(What the task asks)
Lines before the one containing "the previous state" are to be left out; that line and every line after it, through the last line below, are to be reproduced exactly.

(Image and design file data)
·····

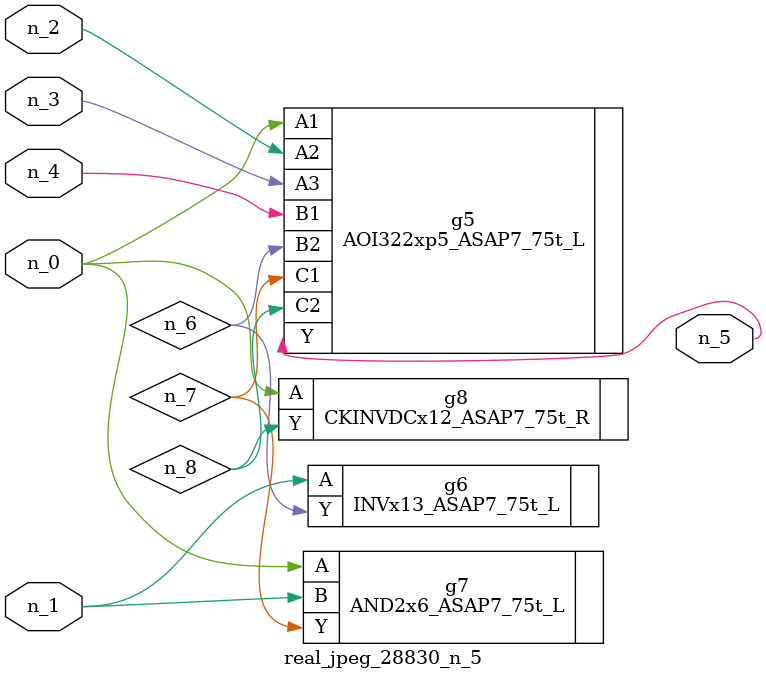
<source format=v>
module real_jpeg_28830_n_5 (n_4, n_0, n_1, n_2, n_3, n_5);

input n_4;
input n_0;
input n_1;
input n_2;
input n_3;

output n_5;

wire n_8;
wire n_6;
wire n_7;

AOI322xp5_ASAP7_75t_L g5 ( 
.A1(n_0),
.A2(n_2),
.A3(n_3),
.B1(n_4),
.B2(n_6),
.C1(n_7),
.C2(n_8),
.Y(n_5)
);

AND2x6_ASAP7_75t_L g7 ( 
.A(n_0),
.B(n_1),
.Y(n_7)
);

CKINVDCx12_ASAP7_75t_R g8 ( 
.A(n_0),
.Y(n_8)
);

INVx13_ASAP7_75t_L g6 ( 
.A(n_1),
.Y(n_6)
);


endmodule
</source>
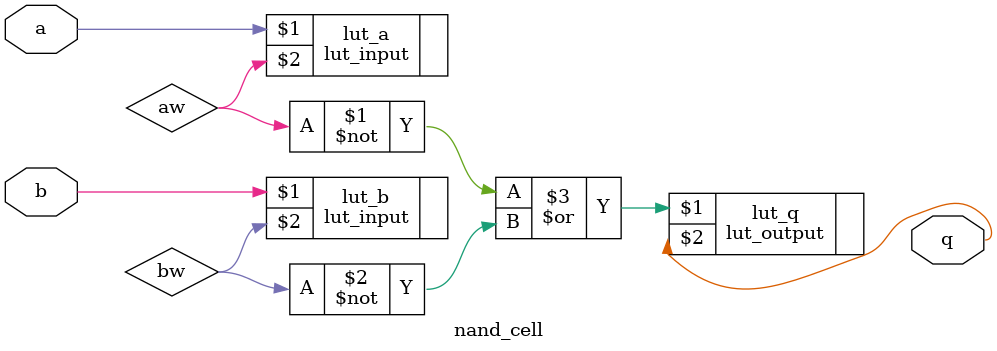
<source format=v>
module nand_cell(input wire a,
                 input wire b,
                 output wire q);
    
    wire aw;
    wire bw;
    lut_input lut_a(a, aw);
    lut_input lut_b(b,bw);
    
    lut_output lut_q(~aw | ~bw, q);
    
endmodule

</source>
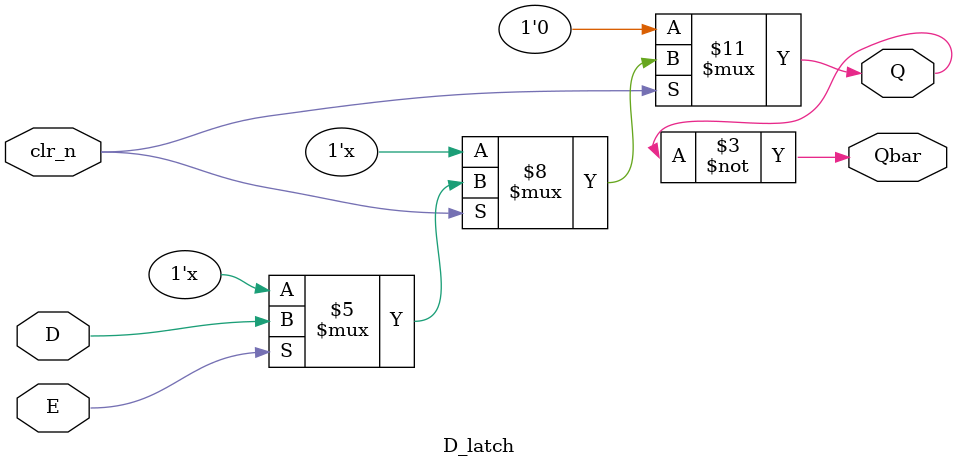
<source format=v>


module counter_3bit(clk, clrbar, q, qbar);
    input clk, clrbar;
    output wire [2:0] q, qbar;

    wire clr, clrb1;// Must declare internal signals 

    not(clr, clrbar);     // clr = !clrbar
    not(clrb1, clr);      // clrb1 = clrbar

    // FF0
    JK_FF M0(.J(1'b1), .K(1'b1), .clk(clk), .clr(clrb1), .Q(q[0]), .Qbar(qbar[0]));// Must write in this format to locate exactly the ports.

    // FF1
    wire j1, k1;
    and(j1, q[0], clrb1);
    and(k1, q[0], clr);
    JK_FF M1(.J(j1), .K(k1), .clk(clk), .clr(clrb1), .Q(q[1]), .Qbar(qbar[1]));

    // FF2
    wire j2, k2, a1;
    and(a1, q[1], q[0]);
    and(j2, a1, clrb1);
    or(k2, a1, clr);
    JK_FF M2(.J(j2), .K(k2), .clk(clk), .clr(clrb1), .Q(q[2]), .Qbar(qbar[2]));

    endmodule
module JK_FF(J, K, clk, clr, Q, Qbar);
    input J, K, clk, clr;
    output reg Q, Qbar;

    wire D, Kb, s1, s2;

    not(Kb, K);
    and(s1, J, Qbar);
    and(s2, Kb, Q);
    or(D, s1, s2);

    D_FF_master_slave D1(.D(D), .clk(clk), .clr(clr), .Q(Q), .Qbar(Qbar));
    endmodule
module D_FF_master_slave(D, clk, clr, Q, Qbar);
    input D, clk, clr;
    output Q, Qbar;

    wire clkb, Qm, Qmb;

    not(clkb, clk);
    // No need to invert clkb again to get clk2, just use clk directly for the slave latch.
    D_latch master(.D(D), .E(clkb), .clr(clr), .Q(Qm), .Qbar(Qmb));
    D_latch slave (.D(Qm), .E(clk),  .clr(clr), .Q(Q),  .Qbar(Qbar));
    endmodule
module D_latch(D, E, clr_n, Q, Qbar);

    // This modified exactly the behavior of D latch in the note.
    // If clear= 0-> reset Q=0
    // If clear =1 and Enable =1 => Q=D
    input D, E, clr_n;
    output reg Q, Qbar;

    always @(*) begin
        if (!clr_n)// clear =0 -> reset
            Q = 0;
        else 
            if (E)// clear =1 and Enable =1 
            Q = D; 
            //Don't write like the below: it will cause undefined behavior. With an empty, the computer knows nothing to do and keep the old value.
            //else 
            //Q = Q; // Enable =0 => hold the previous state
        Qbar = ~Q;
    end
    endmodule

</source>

·····

(Task output)
            //Q = Q; // Enable =0 => hold the previous state
        Qbar = ~Q;
    end
    endmodule

</source>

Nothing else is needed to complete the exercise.